E hoje? Quem são as novas vítimas dessa lógica manicomial? Na minha opinião, e tem ficado mais óbvio para mim durante a curta experiência no Consultório na Rua, são os usuários de drogas, associados a uma clara política de criminalização da pobreza. Quando a política da “abordagem e assistência” no Rio de Janeiro se depara nas ruas com esses dois elementos de maneira conjunta, começa o “vale-tudo”. E não duvido que seja igual nos outros estados.

Já tinha escutado e me deparado com muitas situações desse tipo, mas hoje no grupo foi onde mais pude ouvir.

Relatos de espancamento aos pacientes, simplesmente por eles estarem sem documentos na rua, ou estarem fazendo uso de alguma substância. Relatos de perseguição, assédio constante, racismo institucional, do mais institucional possível. Relatos de abrigos tão insalubres e de uma política de abrigamento que faz com que muitos usuários realmente prefiram seu cantinho na rua. Relatos de ações de “limpeza” (esse é o nome oficial dado às ações da Prefeitura), onde são jogados fora os poucos pedaços de papelão que são, tristemente, a casa dessas pessoas. Jogam fora medicações, e o que estiver pela frente. Relatos para mim óbvios de criminalização da pobreza. Essas pessoas são levadas às delegacias por nada, a prisões por nada, a abrigos insalubres todos os dias.

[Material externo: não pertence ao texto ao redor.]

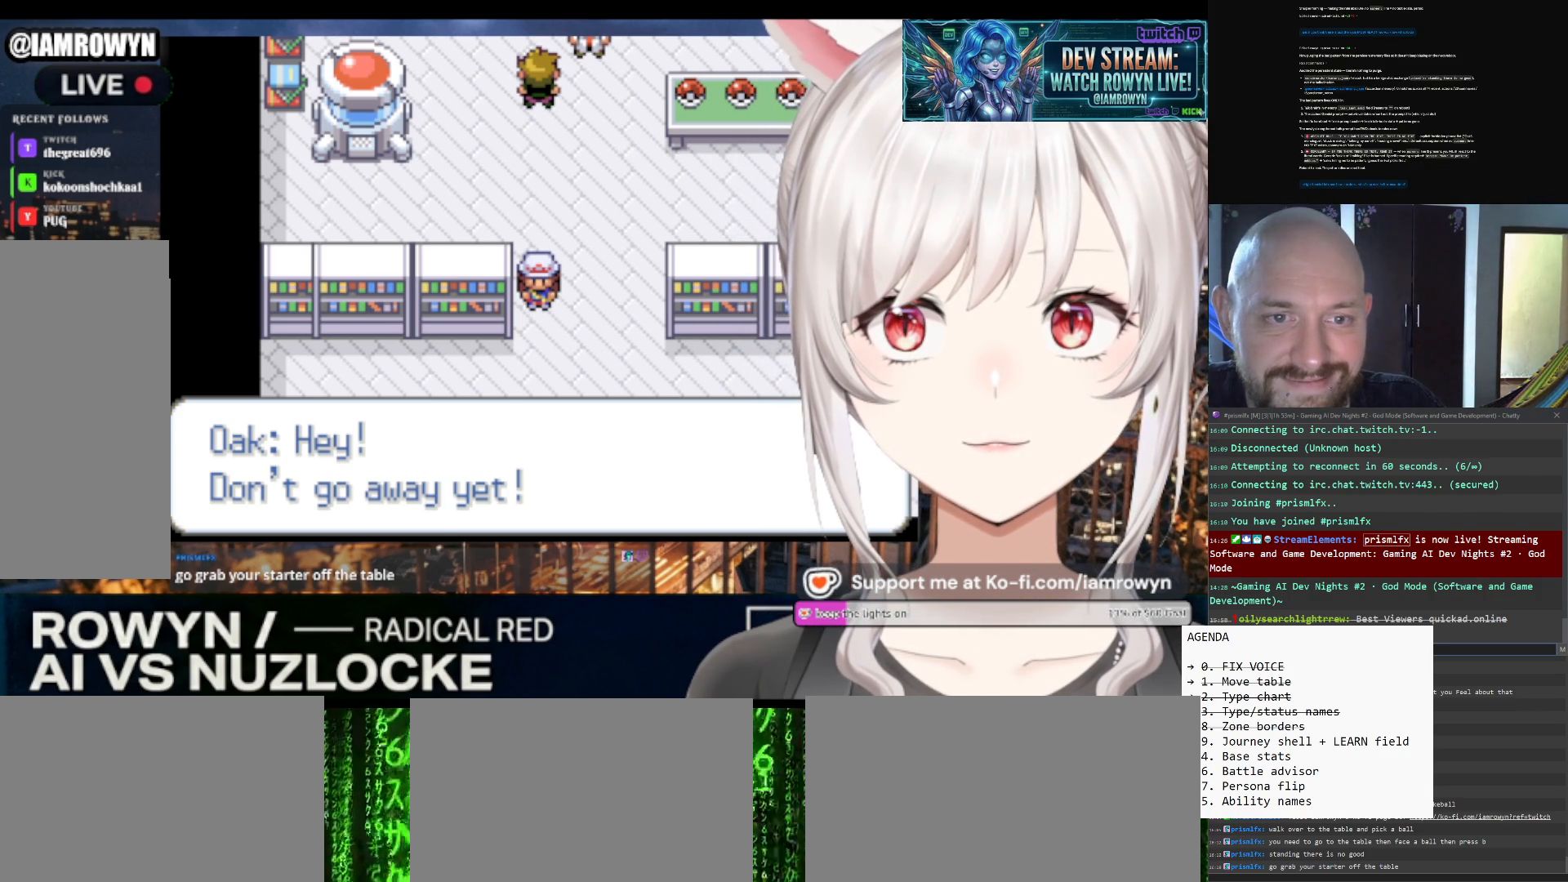
{"buttons": ["DPAD_UP"], "events": []}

A situação tem piorado com a crise econômica. Sem dúvida, os abrigos que são bons estão cada vez mais reduzidos. Os Centro de Atenção PsicoSocial (CAPS) cada vez mais escassos e sem recursos, os demais aparelhos de redução de danos, como consultórios na Rua, sendo reduzidos por corte de verbas ou com profissionais desestimulados pela falta de recursos e muitas vezes de pagamento.

Acrescido a isso as garras do manicômio crescem com as políticas pós-golpe, à medida em que se passa a investir dinheiro público oficialmente em “comunidades terapêuticas” de cunho religioso e privadas e desinvestir em CAPS, à medida que cresce a criminalização da pobreza.

Na atividade de hoje os pacientes sabiam que era sobre a luta antimanicomial e em menos de dez minutos de início da atividade estavam relacionando essa luta à luta contra o racismo, a intervenção, a “abordagem” truculenta. A última coisa que eles falaram foi sobre os manicômios antigos de fato, pois foi na realidade do dia a dia que eles perceberam que todas essas ações atuais também são para isolá-los da sociedade. E sempre, sempre, sob o pretexto da recuperação.

No meio da atividade um de nossos pacientes falou “o manicômio é uma máquina de produzir loucos, que nem a prisão é máquina de produzir bandidos, mas a máquina é só para pobre. Eu estive em Benfica com Sérgio Cabral e via que ele não comia o mesmo que a gente, nem andava no mesmo pátio. Ali é só teatro, é feita mesmo pra gente”.

Dito assim, parece óbvio, mas não é.

Parabéns a todas e todos os profissionais que fazem da luta antimanicomial seu dia a dia.